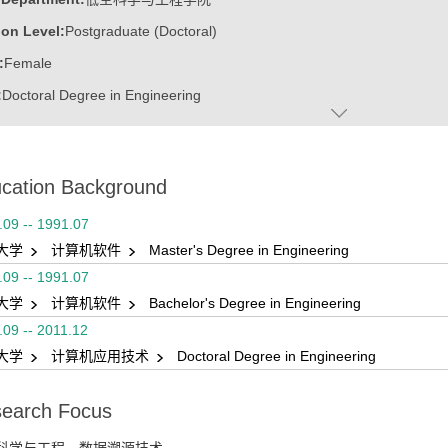
on Level:
Postgraduate (Doctoral)
:
Female
:
Doctoral Degree in Engineering
ater:
山东大学
:
School of Mechanical, Electrical & Information Engineering, Weihai
cation Background
.09 -- 1991.07
大学
计算机软件
Master's Degree in Engineering
.09 -- 1991.07
大学
计算机软件
Bachelor's Degree in Engineering
.09 -- 2011.12
大学
计算机应用技术
Doctoral Degree in Engineering
earch Focus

══════

*What needs to be done:* How many lines in the material above contain the word "Degree"? Reply with the number only.

*Answer to the problem:* 4